═══ Available data ═══
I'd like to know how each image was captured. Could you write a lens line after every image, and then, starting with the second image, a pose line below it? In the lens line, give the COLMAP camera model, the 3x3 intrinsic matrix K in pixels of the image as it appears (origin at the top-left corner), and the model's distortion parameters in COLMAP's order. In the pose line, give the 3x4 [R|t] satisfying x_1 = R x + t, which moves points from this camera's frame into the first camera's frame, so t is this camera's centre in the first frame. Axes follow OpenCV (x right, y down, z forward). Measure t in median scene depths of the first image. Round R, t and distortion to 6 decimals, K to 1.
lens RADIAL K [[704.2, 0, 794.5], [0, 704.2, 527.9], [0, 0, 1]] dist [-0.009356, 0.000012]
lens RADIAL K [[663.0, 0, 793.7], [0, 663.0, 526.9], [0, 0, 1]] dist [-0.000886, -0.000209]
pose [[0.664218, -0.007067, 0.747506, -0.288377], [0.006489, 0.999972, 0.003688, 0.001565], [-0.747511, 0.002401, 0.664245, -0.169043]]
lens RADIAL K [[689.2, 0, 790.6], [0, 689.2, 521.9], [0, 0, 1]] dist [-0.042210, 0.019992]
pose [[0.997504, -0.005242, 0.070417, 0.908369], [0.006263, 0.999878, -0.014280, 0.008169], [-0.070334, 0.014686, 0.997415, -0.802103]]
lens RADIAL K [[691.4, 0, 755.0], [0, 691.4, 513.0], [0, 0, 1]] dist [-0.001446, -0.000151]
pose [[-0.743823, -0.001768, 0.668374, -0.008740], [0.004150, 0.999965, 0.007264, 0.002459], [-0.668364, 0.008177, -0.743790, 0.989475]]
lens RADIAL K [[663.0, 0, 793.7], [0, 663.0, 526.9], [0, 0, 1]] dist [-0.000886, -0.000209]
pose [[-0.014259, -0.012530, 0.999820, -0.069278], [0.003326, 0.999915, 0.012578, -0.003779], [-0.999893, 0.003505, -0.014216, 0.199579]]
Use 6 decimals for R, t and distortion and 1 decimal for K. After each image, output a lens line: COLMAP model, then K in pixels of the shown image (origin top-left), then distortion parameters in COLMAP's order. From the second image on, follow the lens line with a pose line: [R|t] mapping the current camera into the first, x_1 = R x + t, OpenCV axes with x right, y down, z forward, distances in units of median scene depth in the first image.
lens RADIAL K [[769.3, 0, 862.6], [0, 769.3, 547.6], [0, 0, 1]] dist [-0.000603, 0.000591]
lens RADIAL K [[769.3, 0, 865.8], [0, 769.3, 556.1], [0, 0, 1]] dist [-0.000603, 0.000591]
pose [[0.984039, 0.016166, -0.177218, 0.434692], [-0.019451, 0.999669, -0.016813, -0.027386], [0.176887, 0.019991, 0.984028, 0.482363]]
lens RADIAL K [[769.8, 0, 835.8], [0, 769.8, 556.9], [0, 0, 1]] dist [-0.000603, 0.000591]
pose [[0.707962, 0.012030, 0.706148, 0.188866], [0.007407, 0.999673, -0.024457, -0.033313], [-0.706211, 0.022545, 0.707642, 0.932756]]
═══
What this task involves ▸
Can you pull out every line of the material, from its first line through the line containing "0.003505, -0.014216, 0.199579]]", inclusive, and reproduce each one unchanged?

Task answer ▸
I'd like to know how each image was captured. Could you write a lens line after every image, and then, starting with the second image, a pose line below it? In the lens line, give the COLMAP camera model, the 3x3 intrinsic matrix K in pixels of the image as it appears (origin at the top-left corner), and the model's distortion parameters in COLMAP's order. In the pose line, give the 3x4 [R|t] satisfying x_1 = R x + t, which moves points from this camera's frame into the first camera's frame, so t is this camera's centre in the first frame. Axes follow OpenCV (x right, y down, z forward). Measure t in median scene depths of the first image. Round R, t and distortion to 6 decimals, K to 1.
lens RADIAL K [[704.2, 0, 794.5], [0, 704.2, 527.9], [0, 0, 1]] dist [-0.009356, 0.000012]
lens RADIAL K [[663.0, 0, 793.7], [0, 663.0, 526.9], [0, 0, 1]] dist [-0.000886, -0.000209]
pose [[0.664218, -0.007067, 0.747506, -0.288377], [0.006489, 0.999972, 0.003688, 0.001565], [-0.747511, 0.002401, 0.664245, -0.169043]]
lens RADIAL K [[689.2, 0, 790.6], [0, 689.2, 521.9], [0, 0, 1]] dist [-0.042210, 0.019992]
pose [[0.997504, -0.005242, 0.070417, 0.908369], [0.006263, 0.999878, -0.014280, 0.008169], [-0.070334, 0.014686, 0.997415, -0.802103]]
lens RADIAL K [[691.4, 0, 755.0], [0, 691.4, 513.0], [0, 0, 1]] dist [-0.001446, -0.000151]
pose [[-0.743823, -0.001768, 0.668374, -0.008740], [0.004150, 0.999965, 0.007264, 0.002459], [-0.668364, 0.008177, -0.743790, 0.989475]]
lens RADIAL K [[663.0, 0, 793.7], [0, 663.0, 526.9], [0, 0, 1]] dist [-0.000886, -0.000209]
pose [[-0.014259, -0.012530, 0.999820, -0.069278], [0.003326, 0.999915, 0.012578, -0.003779], [-0.999893, 0.003505, -0.014216, 0.199579]]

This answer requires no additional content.